BEGIN DATA FOR ANALYSIS
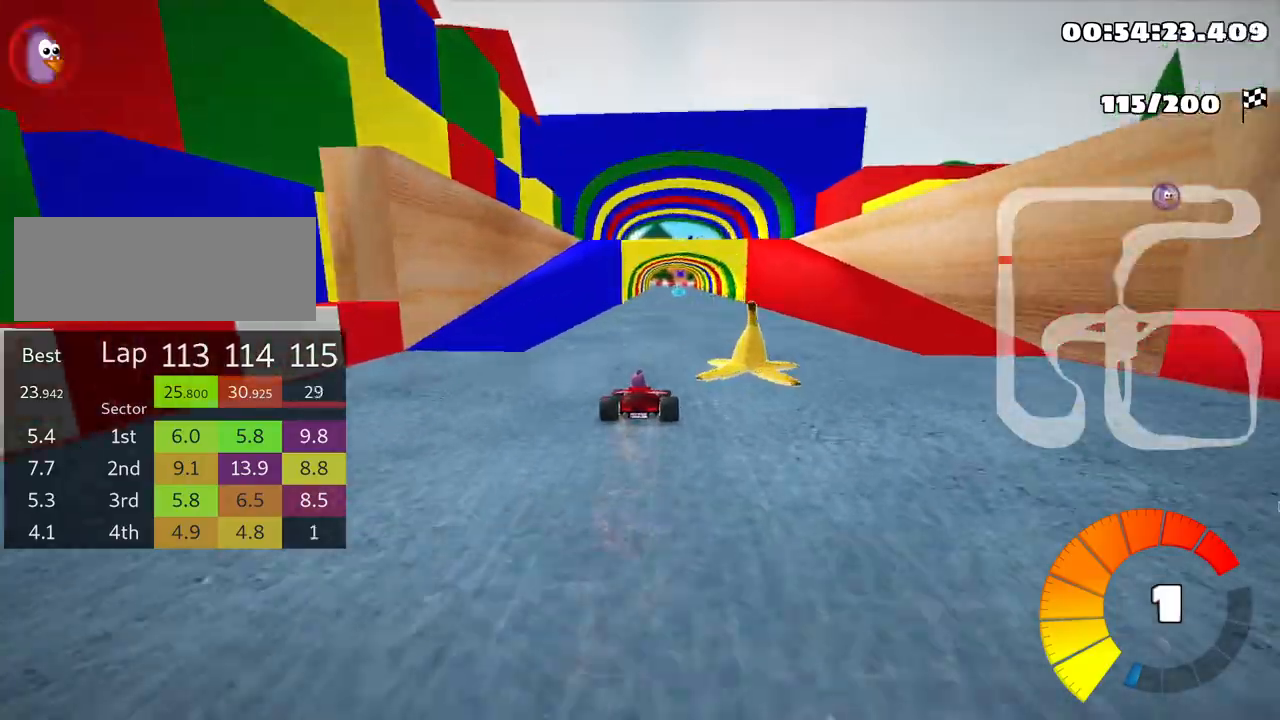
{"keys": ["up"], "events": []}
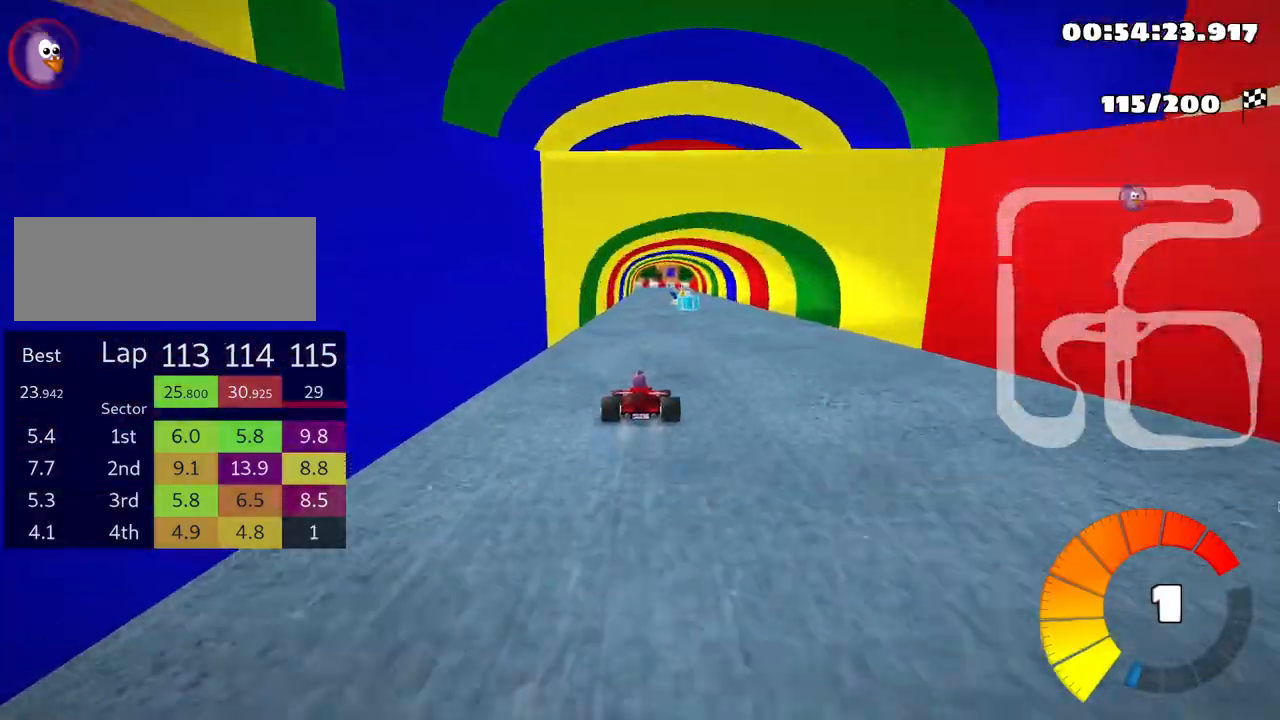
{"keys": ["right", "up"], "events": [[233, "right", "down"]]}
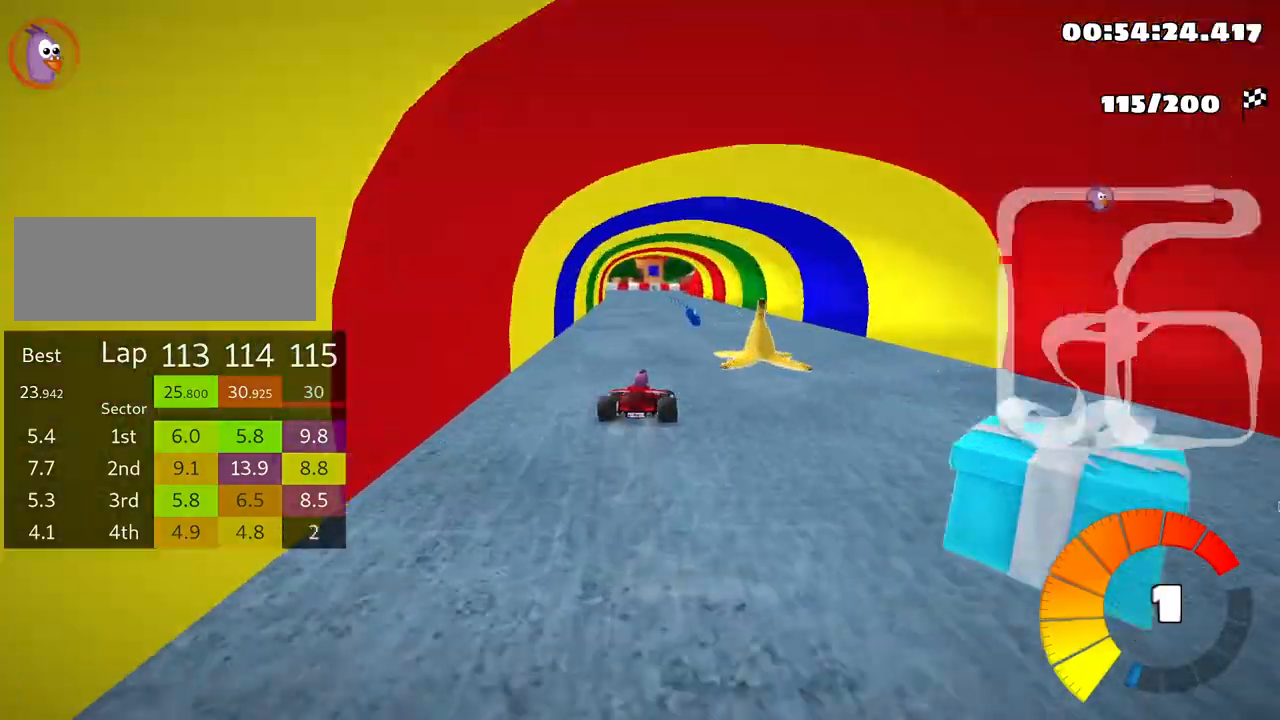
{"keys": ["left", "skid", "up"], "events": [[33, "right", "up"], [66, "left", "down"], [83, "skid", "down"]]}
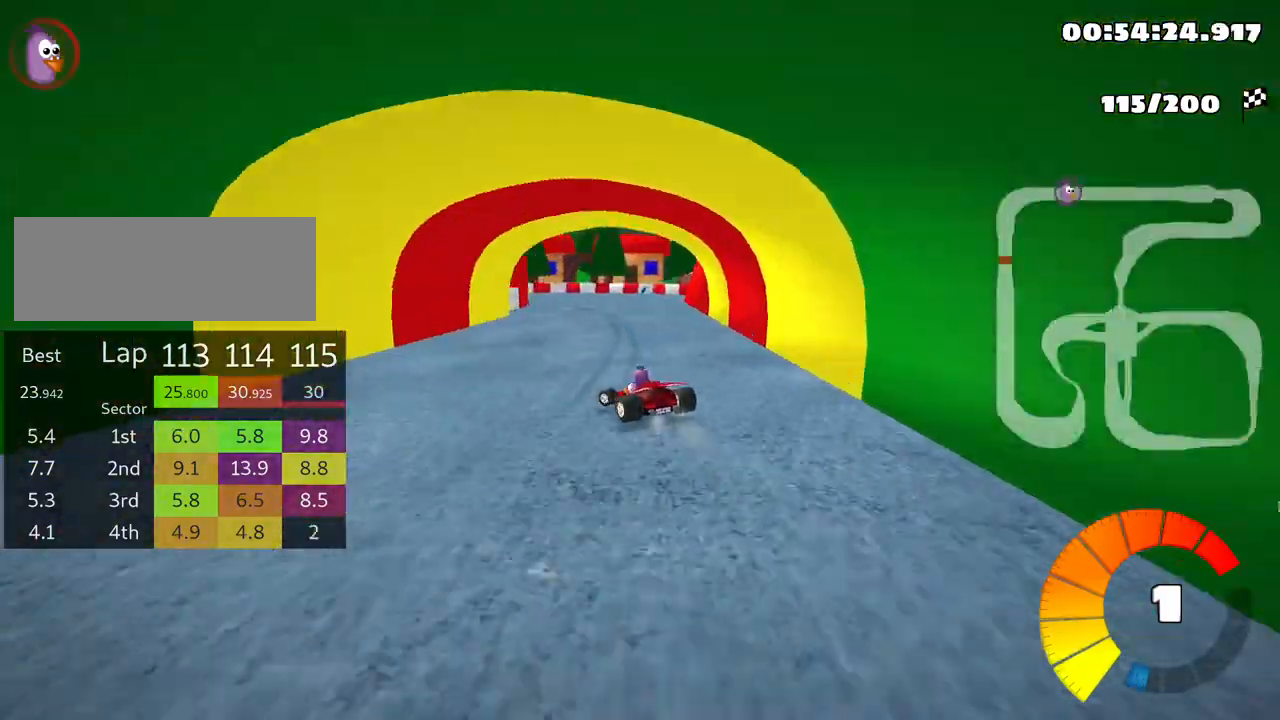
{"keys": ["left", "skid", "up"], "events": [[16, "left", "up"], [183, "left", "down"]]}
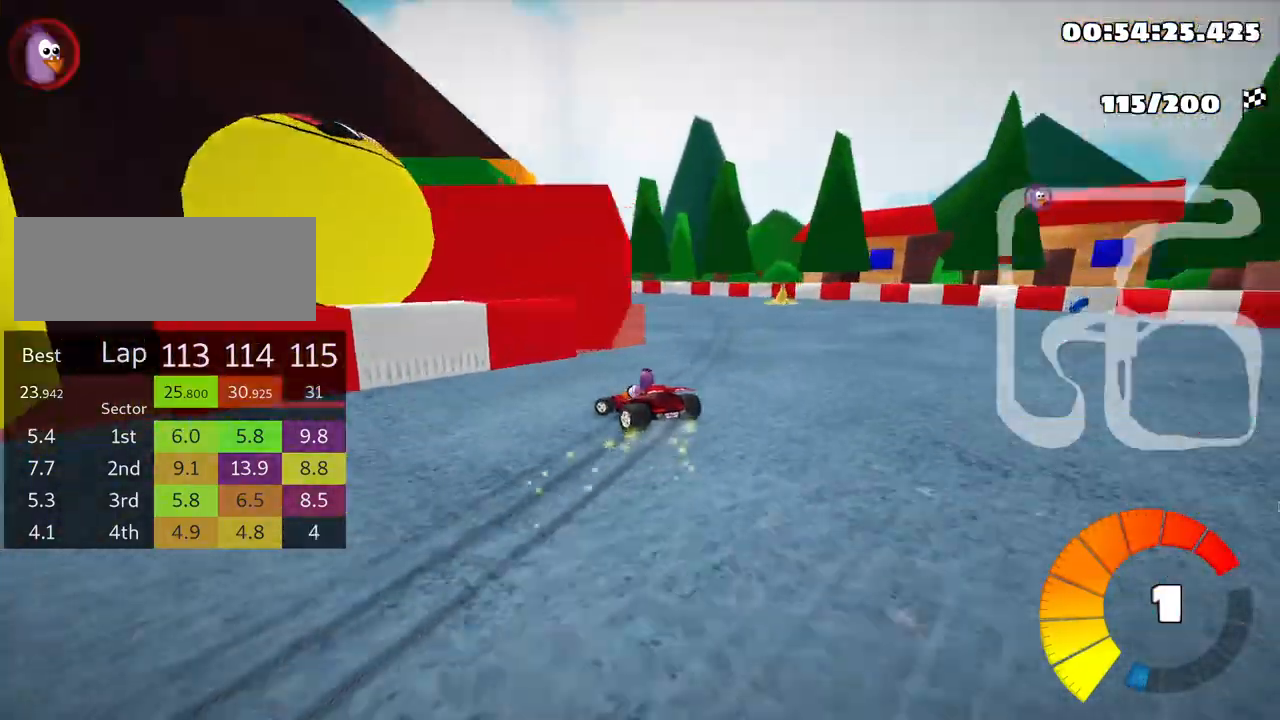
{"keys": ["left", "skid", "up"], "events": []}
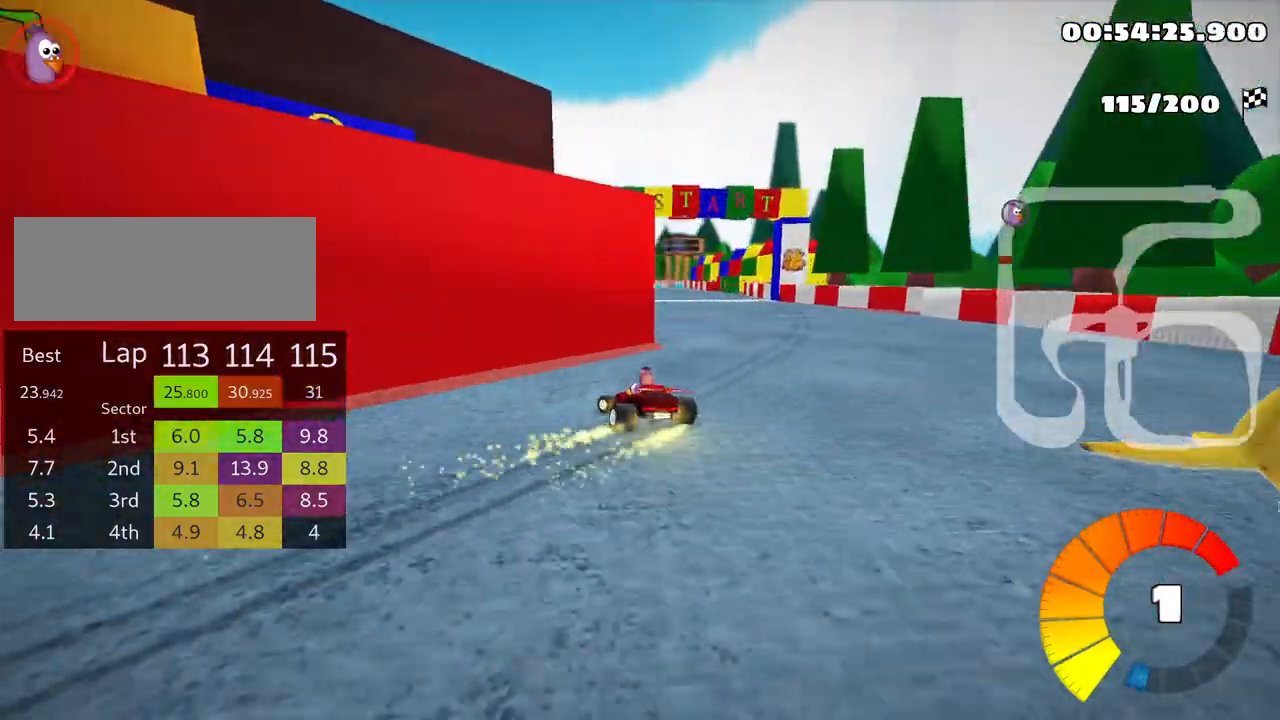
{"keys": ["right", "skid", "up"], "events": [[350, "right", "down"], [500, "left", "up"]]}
END DATA FOR ANALYSIS
EXERCISE REQUIREMENTS:
Some lines of the records above may hold the word "skid". Report how many, and nothing else.

FINISHED EXERCISE:
4